## How to complete this task
A single number is the whole answer: the count of lines in these entries that hold "есть".

##############################

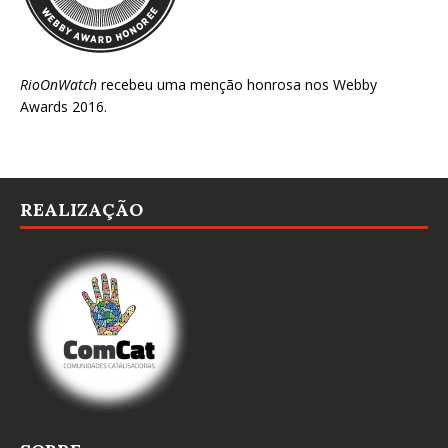
RioOnWatch
recebeu uma menção honrosa nos
Webby
Awards 2016
.
REALIZAÇÃO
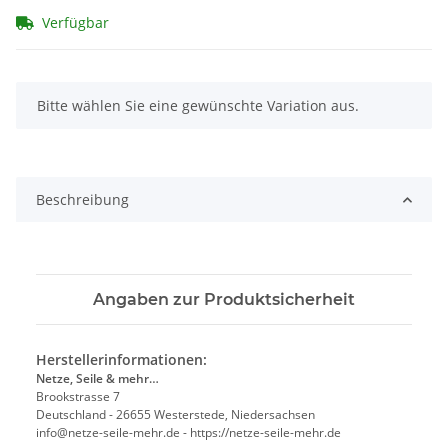
Verfügbar
x
Bitte wählen Sie eine gewünschte Variation aus.
Beschreibung
Angaben zur Produktsicherheit
Herstellerinformationen:
Netze, Seile & mehr…
Brookstrasse 7
Deutschland - 26655 Westerstede, Niedersachsen
info@netze-seile-mehr.de - https://netze-seile-mehr.de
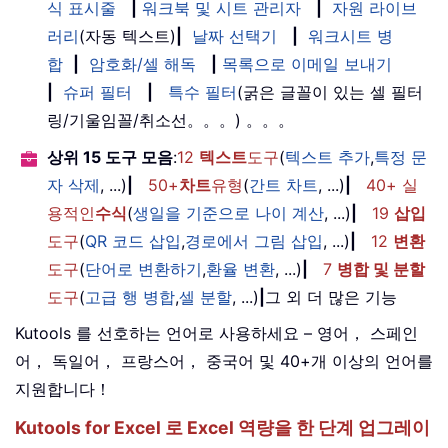
식 표시줄
|
워크북 및 시트 관리자
|
자원 라이브
러리
(자동 텍스트)
|
날짜 선택기
|
워크시트 병
합
|
암호화/셀 해독
|
목록으로 이메일 보내기
|
슈퍼 필터
|
특수 필터
(굵은 글꼴이 있는 셀 필터
링/기울임꼴/취소선。。。) 。。。
상위 15 도구 모음
:
12
텍스트
도구
(
텍스트 추가
,
특정 문
자 삭제
, ...)
|
50+
차트
유형
(
간트 차트
, ...)
|
40+ 실
용적인
수식
(
생일을 기준으로 나이 계산
, ...)
|
19
삽입
도구
(
QR 코드 삽입
,
경로에서 그림 삽입
, ...)
|
12
변환
도구
(
단어로 변환하기
,
환율 변환
, ...)
|
7
병합 및 분할
도구
(
고급 행 병합
,
셀 분할
, ...)
|
그 외 더 많은 기능
Kutools 를 선호하는 언어로 사용하세요 – 영어， 스페인
어， 독일어， 프랑스어， 중국어 및 40+개 이상의 언어를
지원합니다！
Kutools for Excel 로 Excel 역량을 한 단계 업그레이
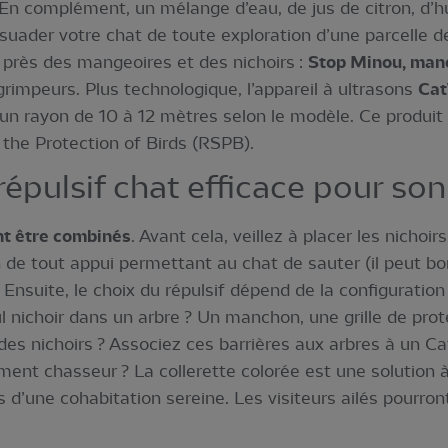
n complément, un mélange d’eau, de jus de citron, d’hui
ssuader votre chat de toute exploration d’une parcelle de
 près des mangeoires et des nichoirs :
Stop Minou, manc
impeurs. Plus technologique, l’appareil à ultrasons
Cat
 un rayon de 10 à 12 mètres selon le modèle. Ce produit 
r the Protection of Birds (RSPB).
pulsif chat efficace pour son 
ent être combinés
. Avant cela, veillez à placer les nicho
de tout appui permettant au chat de sauter (il peut bond
Ensuite, le choix du répulsif dépend de la configuratio
nichoir dans un arbre ? Un manchon, une grille de prot
des nichoirs ? Associez ces barrières aux arbres à un Ca
ement chasseur ? La collerette colorée est une solution 
 d’une cohabitation sereine. Les visiteurs ailés pourro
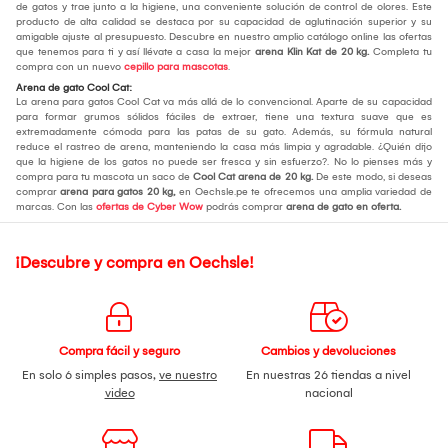
de gatos y trae junto a la higiene, una conveniente solución de control de olores. Este
producto de alta calidad se destaca por su capacidad de aglutinación superior y su
amigable ajuste al presupuesto. Descubre en nuestro amplio catálogo online las ofertas
que tenemos para ti y así llévate a casa la mejor
arena Klin Kat de 20 kg.
Completa tu
compra con un nuevo
cepillo para mascotas
.
Arena de gato Cool Cat:
La arena para gatos Cool Cat va más allá de lo convencional. Aparte de su capacidad
para formar grumos sólidos fáciles de extraer, tiene una textura suave que es
extremadamente cómoda para las patas de su gato. Además, su fórmula natural
reduce el rastreo de arena, manteniendo la casa más limpia y agradable. ¿Quién dijo
que la higiene de los gatos no puede ser fresca y sin esfuerzo?. No lo pienses más y
compra para tu mascota un saco de
Cool Cat arena de 20 kg.
De este modo, si deseas
comprar
arena para gatos 20 kg,
en Oechsle.pe te ofrecemos una amplia variedad de
marcas. Con las
ofertas de Cyber Wow
podrás comprar
arena de gato en oferta.
¡Descubre y compra en Oechsle!
Compra fácil y seguro
Cambios y devoluciones
En solo 6 simples pasos,
ve nuestro
En nuestras 26 tiendas a nivel
video
nacional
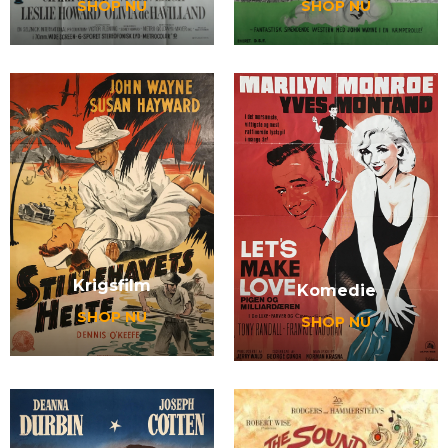
SHOP NU
SHOP NU
Krigsfilm
Komedie
SHOP NU
SHOP NU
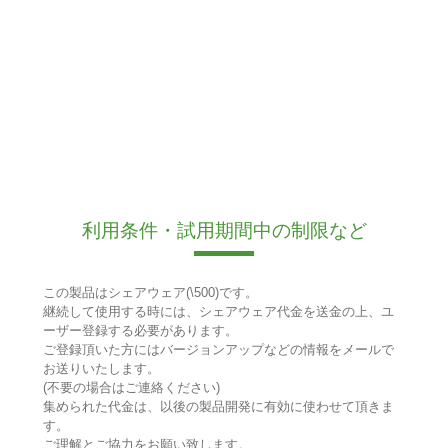
利用条件・試用期間中の制限など
この製品はシェアウェア(\500)です。
継続して使用する時には、シェアウェア代金を送金の上、ユ
ーザー登録する必要があります。
ご登録頂いた方にはバージョンアップなどの情報をメールで
お送りいたします。
(不要の場合はご連絡ください)
集められた代金は、以後の製品開発に有効に使わせて頂きま
す。
ご理解とご協力をお願い致します。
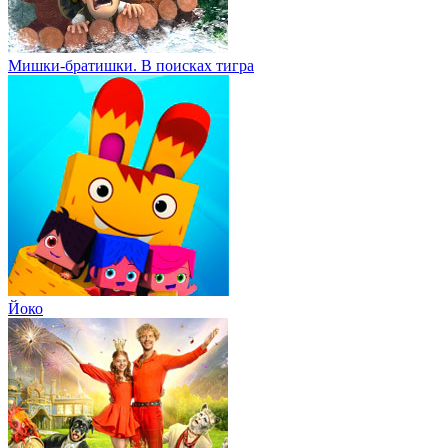
Мишки-братишки. В поисках тигра
Йоко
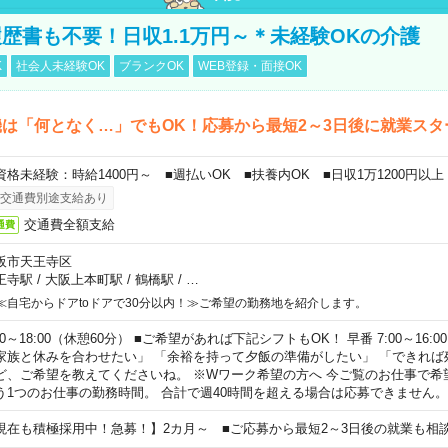
歴書も不要！日収1.1万円～＊未経験OKの介護
K
社会人未経験OK
ブランクOK
WEB登録・面接OK
は「何となく…」でもOK！応募から最短2～3日後に就業スタ
資格未経験：時給1400円～ ■週払いOK ■扶養内OK ■日収1万1200円以上
交通費別途支給あり
交通費全額支給
通費
阪市天王寺区
王寺駅
/
大阪上本町駅
/
鶴橋駅
/
…
≪自宅からドアtoドアで30分以内！≫ご希望の勤務地を紹介します。
00～18:00（休憩60分） ■ご希望があれば下記シフトもOK！ 早番 7:00～16:00 遅
家族と休みを合わせたい」 「余裕を持って夕飯の準備がしたい」 「できれば
ど、ご希望を教えてくださいね。 ※Wワーク希望の方へ 今ご覧のお仕事で希
う1つのお仕事の勤務時間。 合計で週40時間を超える場合は応募できません。
現在も積極採用中！急募！】2カ月～ ■ご応募から最短2～3日後の就業も相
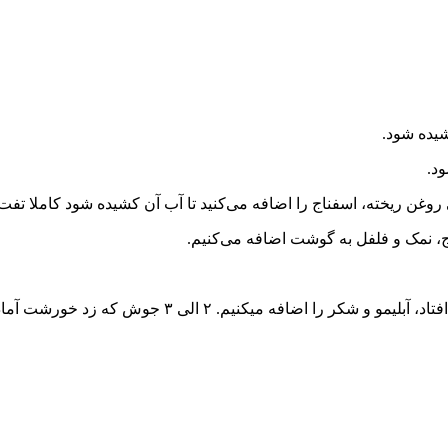
شیده شود.
ود.
روغن ریخته، اسفناج را اضافه می‌کنید تا آب آن کشیده شود کاملا تفت 
ه میکنیم. ۲ الی ۳ جوش که زد خورشت آماده میباشد.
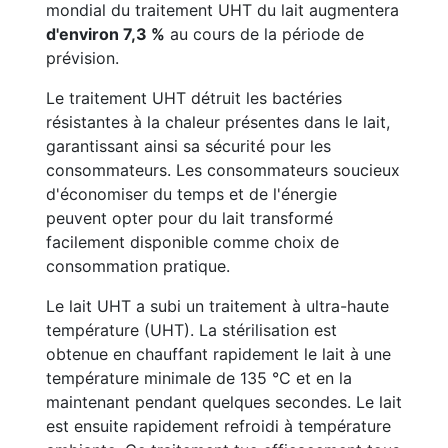
mondial du traitement UHT du lait augmentera
d'environ 7,3 %
au cours de la période de
prévision.
Le traitement UHT détruit les bactéries
résistantes à la chaleur présentes dans le lait,
garantissant ainsi sa sécurité pour les
consommateurs. Les consommateurs soucieux
d'économiser du temps et de l'énergie
peuvent opter pour du lait transformé
facilement disponible comme choix de
consommation pratique.
Le lait UHT a subi un traitement à ultra-haute
température (UHT). La stérilisation est
obtenue en chauffant rapidement le lait à une
température minimale de 135 °C et en la
maintenant pendant quelques secondes. Le lait
est ensuite rapidement refroidi à température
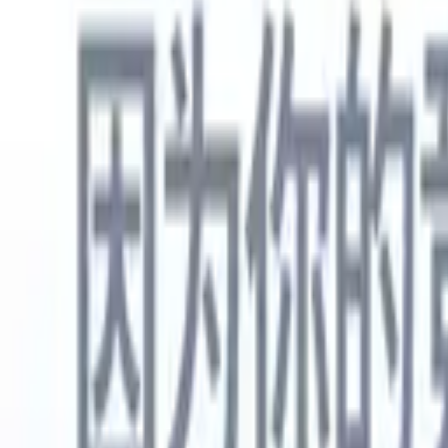
中文
🇺🇸
英语
🇳🇱
荷兰语
🇫🇷
法语
🇧🇷
葡萄牙语
🇪🇸
西班牙语
🇩🇪
产品
功能
人工智能
定价
知识中心
通过一个强大的移动应用程序访问Recruit CRM的所有功能
在网络上设置，然后在移动设备上使用。
立即注册
中文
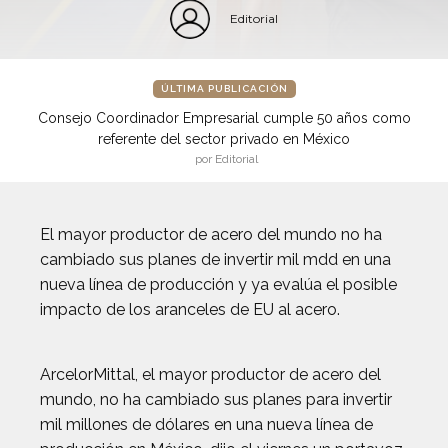
Editorial
ÚLTIMA PUBLICACIÓN
Consejo Coordinador Empresarial cumple 50 años como
referente del sector privado en México
por Editorial
El mayor productor de acero del mundo no ha
cambiado sus planes de invertir mil mdd en una
nueva línea de producción y ya evalúa el posible
impacto de los aranceles de EU al acero.
ArcelorMittal, el mayor productor de acero del
mundo, no ha cambiado sus planes para invertir
mil millones de dólares en una nueva línea de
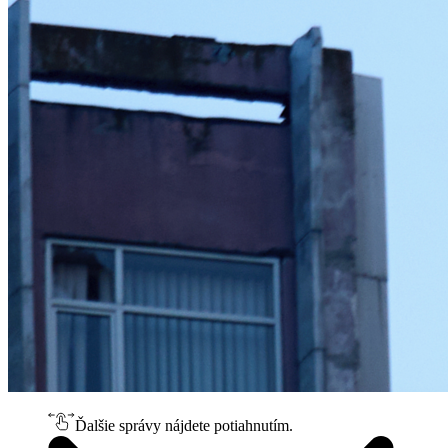
Ďalšie správy nájdete potiahnutím.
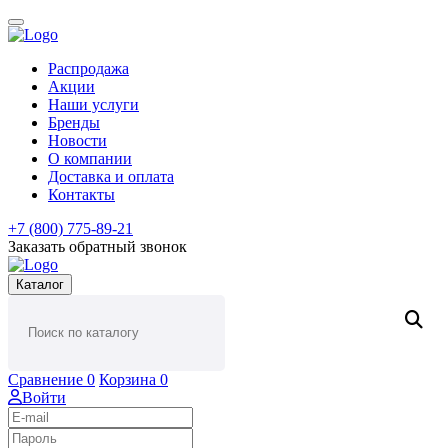
Распродажа
Акции
Наши услуги
Бренды
Новости
О компании
Доставка и оплата
Контакты
+7 (800) 775-89-21
Заказать обратный звонок
Каталог
Сравнение
0
Корзина
0
Войти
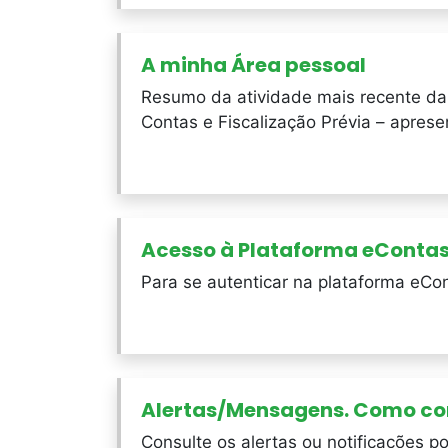
A minha Área pessoal
Resumo da atividade mais recente da
Contas e Fiscalização Prévia – aprese
Acesso à Plataforma eConta
Para se autenticar na plataforma eCon
Alertas/Mensagens. Como co
Consulte os alertas ou notificações p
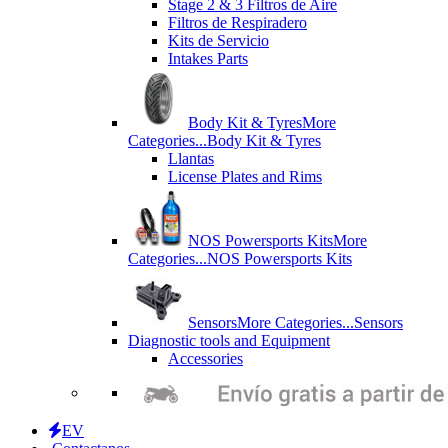
Stage 2 & 3 Filtros de Aire
Filtros de Respiradero
Kits de Servicio
Intakes Parts
Body Kit & Tyres
More
Categories...
Body Kit & Tyres
Llantas
License Plates and Rims
NOS Powersports Kits
More
Categories...
NOS Powersports Kits
Sensors
More Categories...
Sensors
Diagnostic tools and Equipment
Accessories
EV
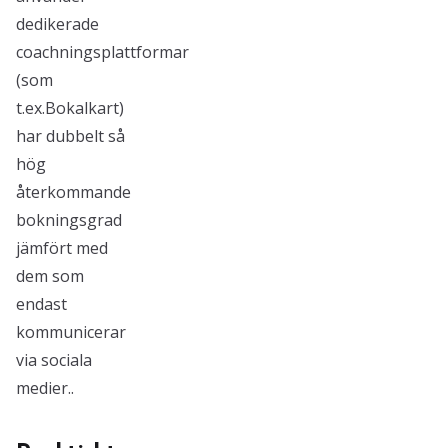
dedikerade
coachningsplattformar
(som
t.ex.Bokalkart)
har dubbelt så
hög
återkommande
bokningsgrad
jämfört med
dem som
endast
kommunicerar
via sociala
medier..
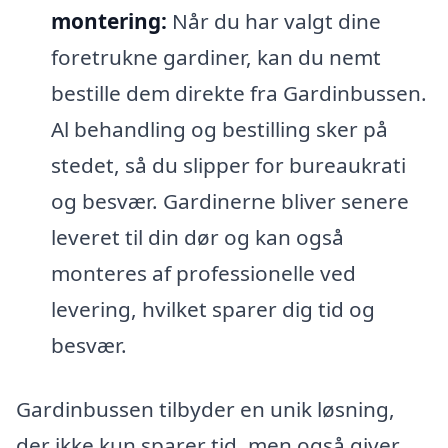
montering:
Når du har valgt dine
foretrukne gardiner, kan du nemt
bestille dem direkte fra Gardinbussen.
Al behandling og bestilling sker på
stedet, så du slipper for bureaukrati
og besvær. Gardinerne bliver senere
leveret til din dør og kan også
monteres af professionelle ved
levering, hvilket sparer dig tid og
besvær.
Gardinbussen tilbyder en unik løsning,
der ikke kun sparer tid, men også giver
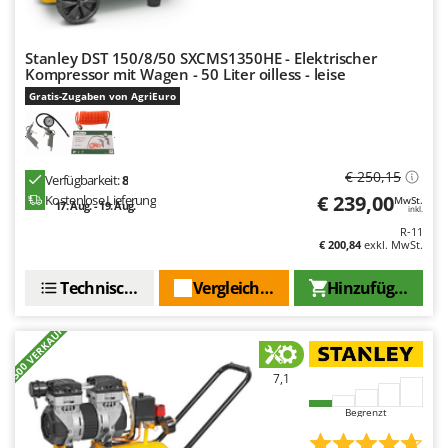
Tornado
Tre Spade
Stanley DST 150/8/50 SXCMS1350HE - Elektrischer
Trev - Abrek - TecnoVIR
Kompressor mit Wagen - 50 Liter oilless - leise
Gratis-Zugaben von AgriEuro
Trotec
Troy-Bilt
U
€ 250,15
Verfügbarkeit:
8
Udor
€ 239,00
Kostenlose Lieferung
MwSt.
17. Aug. - 19. Aug.
inkl.
Unger
R-11
€ 200,84
exkl. MwSt.
V
Verdemax
Technische Daten
Vergleichen Sie
Hinzufügen
Vesco
+500 VERKAUFT
Volpi
7,1
W
Waldner
Begrenzt
Weber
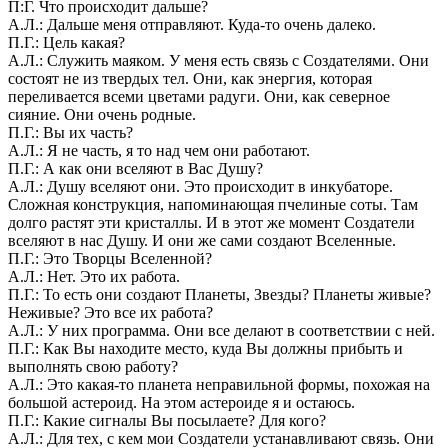
П:Г. Что происходит дальше?
А.Л.: Дальше меня отправляют. Куда-то очень далеко.
П.Г.: Цель какая?
А.Л.: Служить маяком. У меня есть связь с Создателями. Они
состоят не из твердых тел. Они, как энергия, которая
переливается всеми цветами радуги. Они, как северное
сияние. Они очень родные.
П.Г.: Вы их часть?
А.Л.: Я не часть, я то над чем они работают.
П.Г.: А как они вселяют в Вас Душу?
А.Л.: Душу вселяют они. Это происходит в инкубаторе.
Сложная конструкция, напоминающая пчелиные соты. Там
долго растят эти кристаллы. И в этот же момент Создатели
вселяют в нас Душу. И они же сами создают Вселенные.
П.Г.: Это Творцы Вселенной?
А.Л.: Нет. Это их работа.
П.Г.: То есть они создают Планеты, Звезды? Планеты живые?
Неживые? Это все их работа?
А.Л.: У них программа. Они все делают в соответствии с ней.
П.Г.: Как Вы находите место, куда Вы должны прибыть и
выполнять свою работу?
А.Л.: Это какая-то планета неправильной формы, похожая на
большой астероид. На этом астероиде я и остаюсь.
П.Г.: Какие сигналы Вы посылаете? Для кого?
А.Л.: Для тех, с кем мои Создатели устанавливают связь. Они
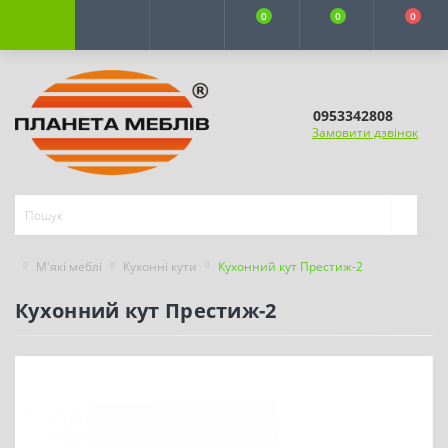
0
0
0
0953342808
Замовити дзвінок
М'які меблі
Кухонні кути
Кухонний кут Престиж-2
Кухонний кут Престиж-2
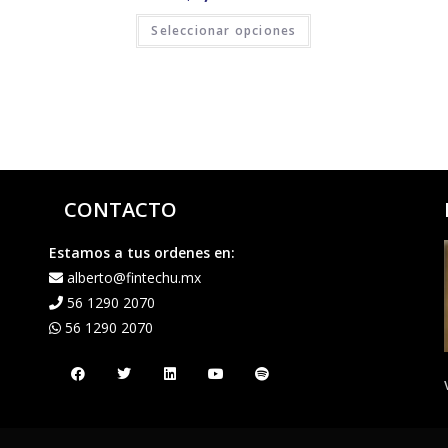
Seleccionar opciones
CONTACTO
Estamos a tus ordenes en:
alberto@fintechu.mx
56 1290 2070
56 1290 2070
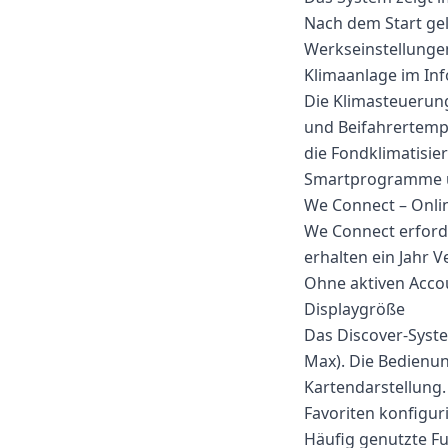
Nach dem Start gel
Werkseinstellungen
Klimaanlage im In
Die Klimasteuerung 
und Beifahrertemper
die Fondklimatisier
Smartprogramme und
We Connect – Onli
We Connect erford
erhalten ein Jahr 
Ohne aktiven Accou
Displaygröße
Das Discover-System
Max). Die Bedienun
Kartendarstellung.
Favoriten konfigur
Häufig genutzte Fu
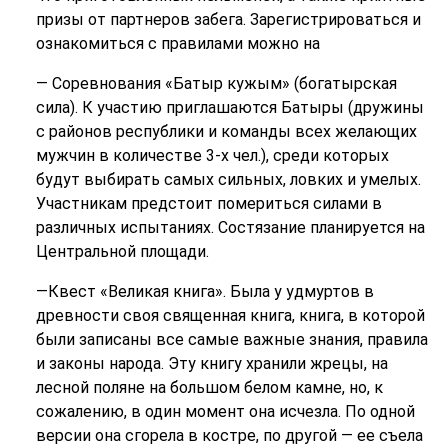
призы от партнеров забега. Зарегистрироваться и
ознакомиться с правилами можно на
— Соревнования «Батыр кужым» (богатырская
сила). К участию приглашаются Батыры (дружины
с районов республики и команды всех желающих
мужчин в количестве 3-х чел.), среди которых
будут выбирать самых сильных, ловких и умелых.
Участникам предстоит помериться силами в
различных испытаниях. Состязание планируется на
Центральной площади.
—Квест «Великая книга». Была у удмуртов в
древности своя священная книга, книга, в которой
были записаны все самые важные знания, правила
и законы народа. Эту книгу хранили жрецы, на
лесной поляне на большом белом камне, но, к
сожалению, в один момент она исчезла. По одной
версии она сгорела в костре, по другой — ее съела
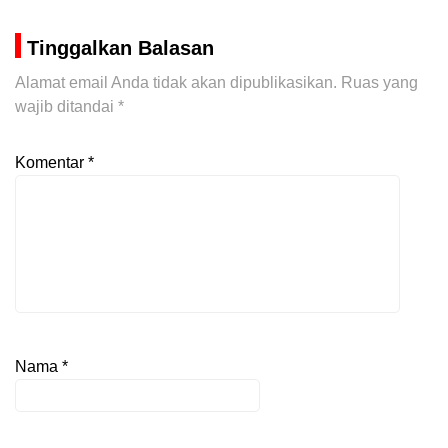
Tinggalkan Balasan
Alamat email Anda tidak akan dipublikasikan.
Ruas yang
wajib ditandai
*
Komentar
*
Nama
*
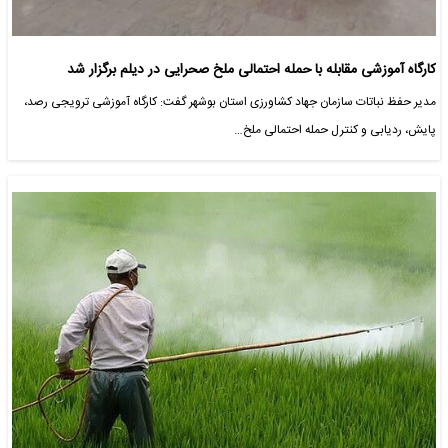
کارگاه آموزشی مقابله با حمله احتمالی ملخ صحرایی در دیلم برگزار شد
مدیر حفظ نباتات سازمان جهاد کشاورزی استان بوشهر گفت: کارگاه آموزشی ترویجی رصد،
پایش، ردیابی و کنترل حمله احتمالی ملخ…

##############################

## Final answer
2